Margo Campbell was ready for the day her age group was eligible to get the COVID-19 vaccine.
"I was in the car lining up for my vaccine the day I was allowed," the Regina school teacher said on Wednesday.
Campbell said it's a good thing that she got vaccinated. More than a week after she got her first dose, every member of her home would test positive for COVID-19.
"It spread like wildfire because we had the variant. It spread like wildfire to every member of my family and I fully believe that without the vaccine, we would have far greater medical issues," Campbell said.
"So with the vaccine, we had the sniffles and a little cough."
The vaccine gender gap
Campbell is just one of hundreds of thousands of women in Saskatchewan who chose to get vaccinated.
As more people get their first dose in the province a new pattern has emerged. Women are being vaccinated at a higher rate than men.
As of May 8, 261,352 women in the province have received at least one dose of the vaccine, compared to 219,668 men, according to federal vaccination data.
That's an eight percentage point gap between men and women. The divide increases in some age groups when you break the data down.
While 60 to 69 year olds are only separated by a few percentage points, that gap increases to a full 18 per cent when examining 30 to 39 year olds.
The gender gap isn't just a problem unique to Saskatchewan. It's a pattern that has played out across in every province and territory in Canada except for the Northwest Territories.
'A bit of weakness'
For Kyle Anderson, a microbiologist at the University of Saskatchewan, the divide isn't shocking.

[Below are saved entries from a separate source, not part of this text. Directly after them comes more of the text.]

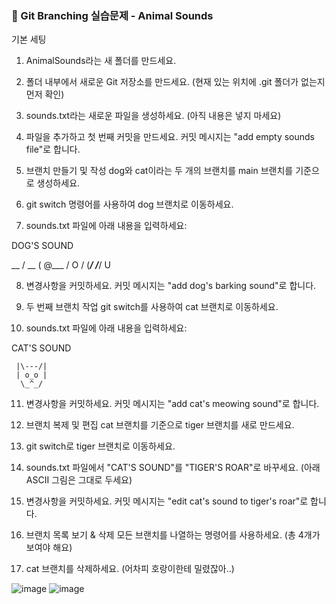 ### 🐾 Git Branching 실습문제 - Animal Sounds


기본 세팅
1. AnimalSounds라는 새 폴더를 만드세요.

2. 폴더 내부에서 새로운 Git 저장소를 만드세요.
(현재 있는 위치에 .git 폴더가 없는지 먼저 확인)

3. sounds.txt라는 새로운 파일을 생성하세요.
(아직 내용은 넣지 마세요)

4. 파일을 추가하고 첫 번째 커밋을 만드세요.
커밋 메시지는 "add empty sounds file"로 합니다.

5. 브랜치 만들기 및 작성
dog와 cat이라는 두 개의 브랜치를 main 브랜치를 기준으로 생성하세요.

6. git switch 명령어를 사용하여 dog 브랜치로 이동하세요.

7. sounds.txt 파일에 아래 내용을 입력하세요:

DOG'S SOUND

  __
 /  \__
(     @\___
 /         O
/   (_____/
/_____/ U

8. 변경사항을 커밋하세요.
커밋 메시지는 "add dog's barking sound"로 합니다.

9. 두 번째 브랜치 작업
git switch를 사용하여 cat 브랜치로 이동하세요.

10. sounds.txt 파일에 아래 내용을 입력하세요:

CAT'S SOUND

     |\---/|
     | o_o |
      \_^_/
      
11. 변경사항을 커밋하세요.
커밋 메시지는 "add cat's meowing sound"로 합니다.

12. 브랜치 복제 및 편집
cat 브랜치를 기준으로 tiger 브랜치를 새로 만드세요.

13. git switch로 tiger 브랜치로 이동하세요.

14. sounds.txt 파일에서 "CAT'S SOUND"를 "TIGER'S ROAR"로 바꾸세요.
(아래 ASCII 그림은 그대로 두세요)

15. 변경사항을 커밋하세요.
커밋 메시지는 "edit cat's sound to tiger's roar"로 합니다.

16. 브랜치 목록 보기 & 삭제
모든 브랜치를 나열하는 명령어를 사용하세요.
(총 4개가 보여야 해요)

17. cat 브랜치를 삭제하세요.
(어차피 호랑이한테 밀렸잖아..)

![image](https://github.com/user-attachments/assets/d44f406f-b9e8-499b-82c5-766f3223f125)
![image](https://github.com/user-attachments/assets/66ab6bc6-ec80-4992-8704-23f87adb7e9f)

"There's a really big body of health evidence or health-care studies saying that men are more likely to avoid preventative medical appointments to get even just regular flu vaccination," he told CBC Saskatchewan's Afternoon Edition.
"There's generally about a 10 per cent gap between women and men for seasonal flu and preventative things [like] going to the doctor," he said.
Anderson theorized that men might be concerned about, "showing a bit of weakness or showing a little bit of vulnerability."
Jillian Bell is another woman who chose to get vaccinated as quickly as possible.
Bell doesn't like getting sick and gets her flu vaccine every year.
With an elderly father who sometimes needs help, she said it was an easy choice.
"It not only benefits me and my immediate family, but it benefits so many other people in the community when you can start building that immunity and have at least some assurance that you are less likely to spread a disease that causes a lot of problems for people," she said.
There are multiple factors contributing to the gender gap in vaccinations.
Demographics and the way that Saskatchewan and the rest of Canada have chosen to deploy vaccines plays at least a part.
Vaccinations were distributed by age, with the oldest residents being the first to receive doses. Women make up a large proportion of older residents in Saskatchewan.
Women also dominate the professions that were prioritized in the pilot and first phase of Saskatchewan's vaccine delivery program, such as health-care workers, long-term care and personal care home residents.
Anderson said breaching the gender gap isn't going to be easy.
He said politicians and policy makers must reframe the discussion to make it clear getting vaccinated isn't a sign of weakness or vulnerability.
"It's actually a show of strength to try and protect people and look after yourself. [If we shift the conversation] we might be able to sort of catch up these men so that we can get the same rate as women," he said.